Cardinal’s ABC pilot, Stumptown, is based on the graphic novel by Greg Rucka. She plays a casino owner and tribal elder in Portland, Ore., – “a boss,” she says – to whom the lead, Dex (Cobie Smulders), an army vet-turned-private investigator, owes a debt. She also completed a “hush-hush project with Jason Momoa,” which seems to be the futuristic drama See, written by Steven Knight (Peaky Blinders) for AppleTV.
And it’s not just the quantity of Cardinal’s work that’s changing – it’s the qualities. So many of those bit parts she once played required her to rewrite and re-educate that she almost gave up. “But I couldn’t, because I never knew who I might meet, what opportunity I might have to do a little something that might change things,” she says. “I kept going because I knew how much change had to happen in people’s minds and hearts and psyches.
“There is a separation between Indigenous people and the rest of the world,” she continues. “There is a lot of garbage in people’s heads. All that brainwashing and colonialism and programming. They have preconceived notions about who we are.” She pauses, then continues, incredulous, “People were taught in schools that we worshipped rocks and worshipped the sun. Ooh, man. It was such a disservice to who we are and our relationship to nature. It’s not so much racism, as societism.”
Even friends told Cardinal they expected Falls Around Her to be about spirits, rather than human relationships. They expected someone to ride in and save Mary – someone white. “That’s something I’ve had to live with forever: It’s the white guy or woman who has the smarts, has the solution, saves the day,” she says. “It was nice to break away from that.”
Another surprise: Cardinal has a masturbation scene in the film, her first. “When Darlene brought it forward, I was like, ‘Really? Do you really need it?’” Cardinal says, chuckling. “But I was also glad to be able to share that, because as Indigenous women, our sexuality is not shown. There are sex scenes in tepees, Indian doggie style. But the white people have all the sensuality and lovemaking. I’m tired of that setup. It’s old and unhealthy, and no.”
Now Cardinal is feeling “a real upheaval. Truth is coming to the surface.” Her characters are more rounded. Her sets have cultural advisers who steer productions clear of stereotypes. She can finally concentrate on acting. More Indigenous people are working as content creators, and more of her white colleagues “have put it on themselves to change their minds,” Cardinal says. “They want to know. They’re ashamed of their history. And the people who caused pain are being exposed.”

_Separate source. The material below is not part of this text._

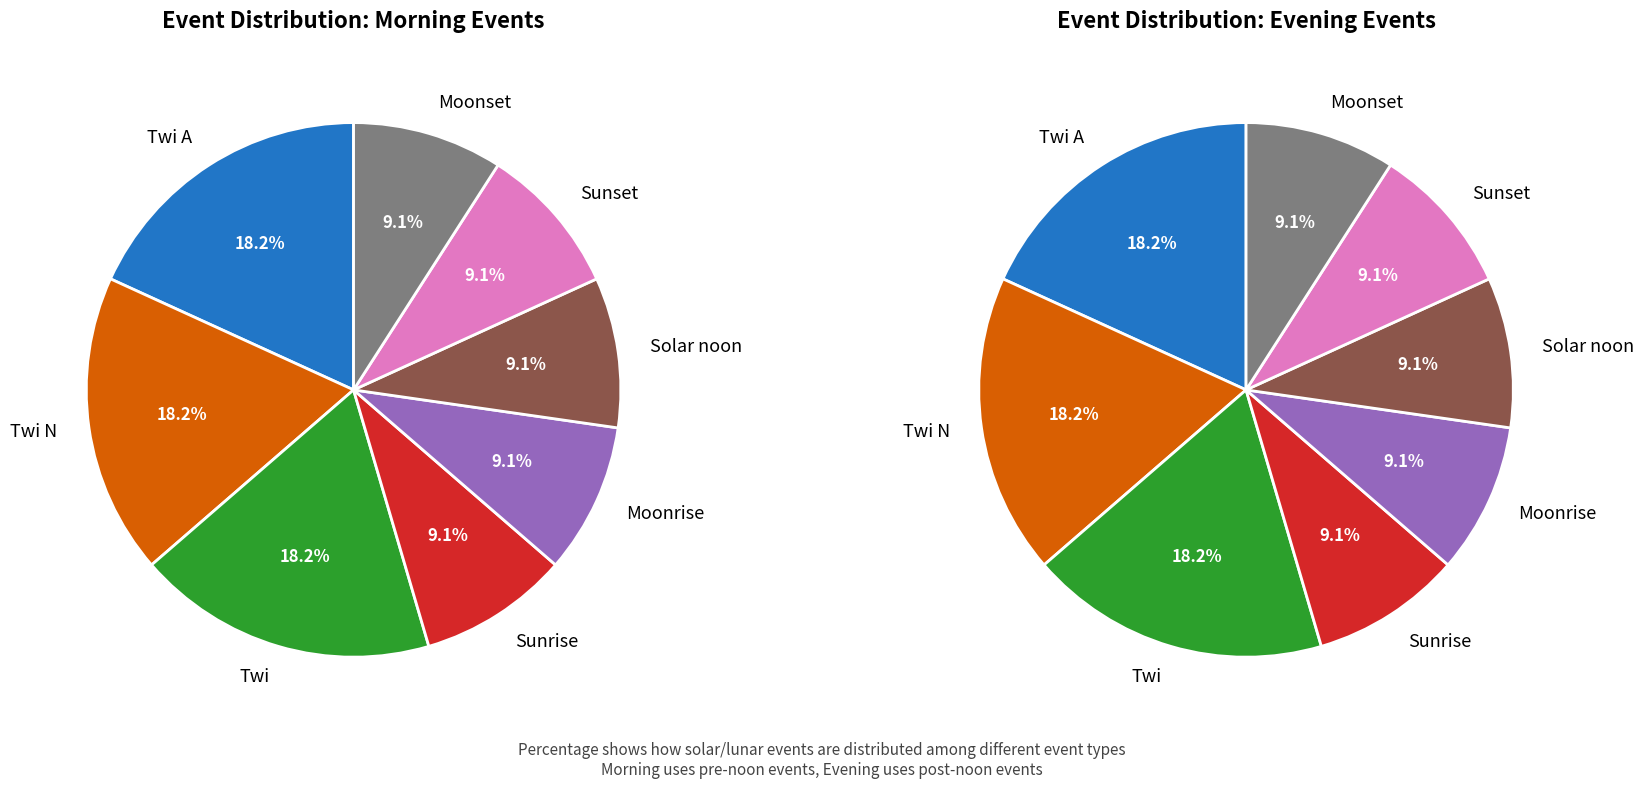

To the nearest percent, what portion does Sunset represent?

9%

Cardinal is doing research of her own, in the Alberta territory where she was raised by her grandmother, and where many of her relatives live. “I still love that land, and that land still loves me,” she says. Accompanied by a cameraperson, she’s making visits, digging up stories. She doesn’t know yet whether it will be a documentary or something else, and she refuses to decide just yet.
I tell her she sounds cautiously optimistic, that society is at this turning point with her. “I’m not cautiously optimistic,” she replies. “I’m very optimistic. People are going to change, whether they’re ready or not. Because I really feel that the universe has decided change is here.
“Art wants change,” she sums up. “Art wants that next moment. And it wants that next moment to be invisible until it appears.” She pauses again, and then exhales a simple, “Yeah.”